The goal of this project is to build and compare multiple regression models to predict the prices of used cars. The models included in this analysis are:

- **Linear Regression**
- **Decision Trees**
- **Random Forest**
- **eXtreme Gradient Boosting (XGBoost)**
- **Deep Neural Networks (DNN)**

The performance of each model is evaluated using **Root Mean Squared Error (RMSE)** as the key metric. Additionally, techniques such as **GridSearchCV** and **Hyperband (Keras Tuner)** are used to fine-tune model parameters and achieve optimal performance.

## Data Source

The dataset used in this project is publicly available on Kaggle:

- **[US Used Cars dataset (3 million)](https://www.kaggle.com/datasets/ananaymital/us-used-cars-dataset)**

## Data Cleaning and Preprocessing

1. **Handling Placeholder Characters**: The dataset contains placeholder characters represented as `--`, which are cleaned before further processing.

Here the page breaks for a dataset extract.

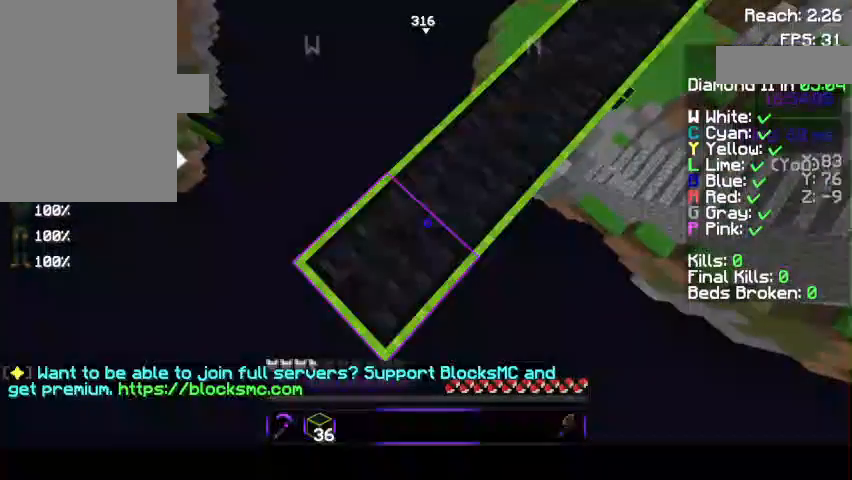
{"keys": ["a", "s"], "mouse": [], "events": [[167, "mouse_right", "up"], [367, "mouse_right", "down"], [500, "mouse_right", "up"]]}
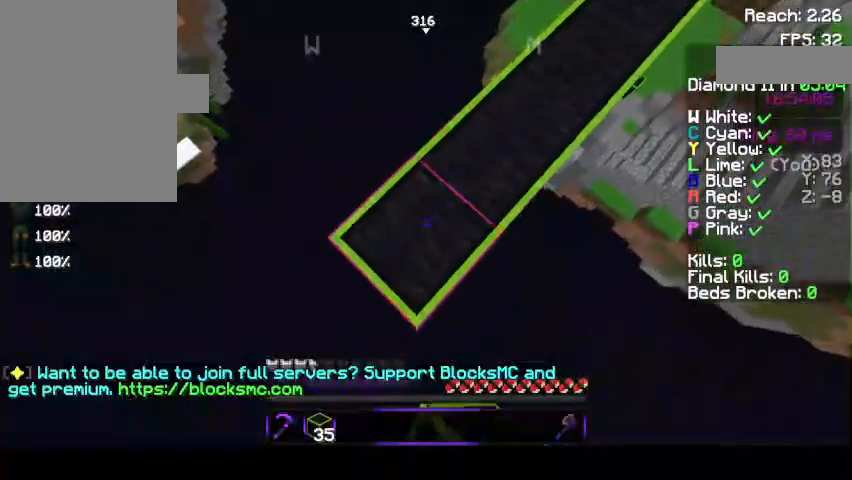
{"keys": ["a", "s"], "mouse": [], "events": [[300, "mouse_right", "down"], [400, "mouse_right", "up"]]}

2. **Missing Values**: A comprehensive approach is used to deal with missing data:
- Removal of missing entries in certain columns.
- Mean imputation, mode imputation, and multiple imputation techniques are applied where appropriate.

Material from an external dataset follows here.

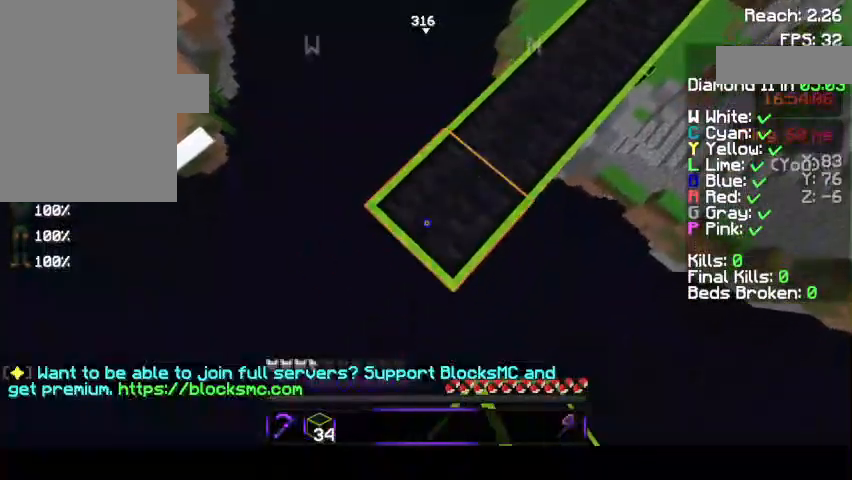
{"keys": ["a", "s"], "mouse": [], "events": [[167, "mouse_right", "down"], [267, "mouse_right", "up"]]}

3. **Categorical Encoding**: One-hot encoding is applied to convert categorical variables into a numerical format that can be used by machine learning models.

4. **Normalization**: Numerical columns are standardized to ensure consistent scaling across features.

5. **Feature Selection**: The **SelectKBest** method is used to identify the most informative features for predictive modeling, enhancing model performance.

## Model Evaluation

After preprocessing, five regression models are trained and evaluated using **RMSE** as the key metric. The results are as follows:

- **Random Forest**: Best performance with an RMSE of **0.00265**.
- **XGBoost**: Second-best performance with an RMSE of **0.00278**.
- **Decision Tree**: RMSE of **0.00282**, closely following XGBoost.
- **Deep Neural Network (DNN)**: RMSE of **0.00283**, slightly higher than Decision Tree.
- **Linear Regression**: RMSE of **0.00393**, significantly worse than the other models.

## Model Tuning

- **GridSearchCV**: Used for hyperparameter tuning of the XGBoost, and Decision Tree models.
- **Keras Tuner (Hyperband)**: Applied for optimizing the Deep Neural Network model's parameters.

## Conclusion

Among the five models tested, **Random Forest** outperformed the others, achieving the lowest RMSE, indicating its superior ability to predict used car prices. **XGBoost**, **Decision Tree**, and **DNN** performed similarly, while **Linear Regression** lagged behind in terms of predictive accuracy.

## How to Run the Project

1. Clone this repository.
```bash
git clone https://github.com/asenacak/UsedCarsML.git
```
2. Download the dataset from the following link: [US Used Cars dataset (3 million)](https://www.kaggle.com/datasets/ananaymital/us-used-cars-dataset).
3. Install the necessary dependencies.
4. Run the Jupyter notebooks:

* Used_Cars_Data_Cleaning.ipynb: Data preprocessing and cleaning.
* models_usedcars.ipynb: Model building, evaluation, and hyperparameter tuning.

## Dependencies

* Python 3
* Jupyter Notebook
* pandas
* scikit-learn
* XGBoost
* TensorFlow/Keras
* Keras Tuner
* matplotlib

## License

This project is licensed under the MIT License.